Quantitation of contact-feeding between somatic cells in culture

In search for genetic variation among strains of human fibroblasts, we have developed a quantitative assay for contact-feeding between HGPRT⁺ and HGPRT^- cells. The assay, based on the recovery of 6-thioguanine-resistant clones from mixtures of these cells, reflects the transfer of 6-thioguanylic acid from wild-type to mutant cells. Results indicate that contact-feeding is cell density dependent and a stable characteristic of adult human fibroblasts. No differences in the degree of contact-feeding were noted among 9 strains of Lesch-Nyhan fibroblast recipients, while skin fibroblasts from 17 adults and 9 children, either normal or with various genetic diseases, did not differ in their ability to act as donors. Using the contact-feeding assay as a potential indicator of mutations involving membrane functions, we noted no differences when fibroblasts from a child with Menkes syndrome and two children with cystic fibrosis were used as donor cells. However, when the human donor cell was of fetal origin, a small, but significant decrease in contact-feeding was noted. When this assay was carried out in the presence of cytochalasin B (0.5-0.7 μg/ml), a small decrease in contact-feeding resulted.

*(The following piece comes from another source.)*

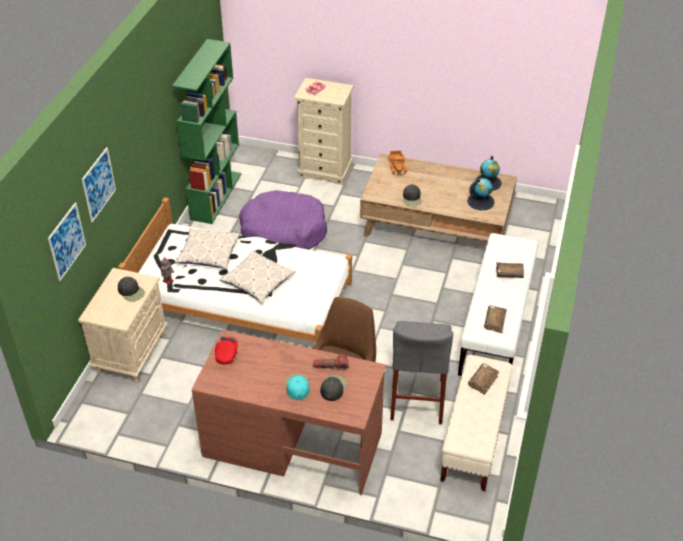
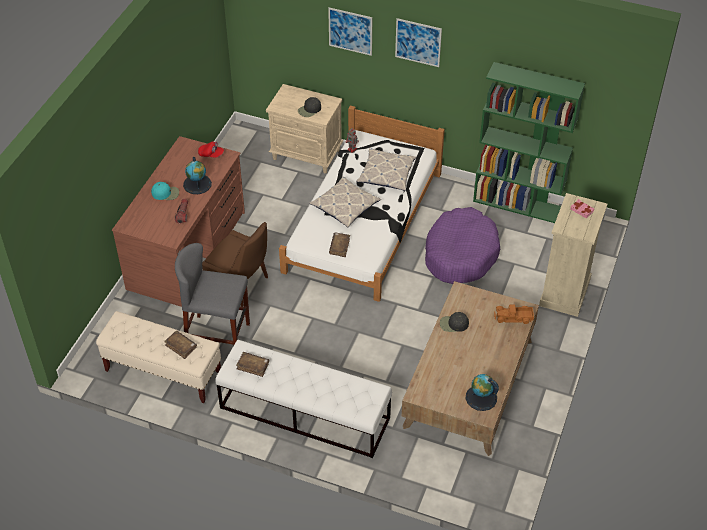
camera: 95 degrees right, 5 degrees up
picture [48,202,86,281] -> picture moved to [395,18,442,67]
black cap [321,375,347,401] -> none
globe [467,178,495,210] -> globe moved to [183,157,212,194]
brown book [496,262,524,278] -> brown book moved to [329,233,350,257]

The same effect also was observed in autoradiographs of cells exposed simultaneously to cytochalasin B (2 μg/ml) and ³H-hypoxanthine. The results of our studies of contact-feeding between Chinese hamster ovary cells and human fibroblasts are compatible with the hypothesis that gap junctions are the ultrastructural basis for this kind of intercellular communication between cells in vitro [1] and suggest that the extent of communication may be determined by the cell which forms the least number of gap junctions.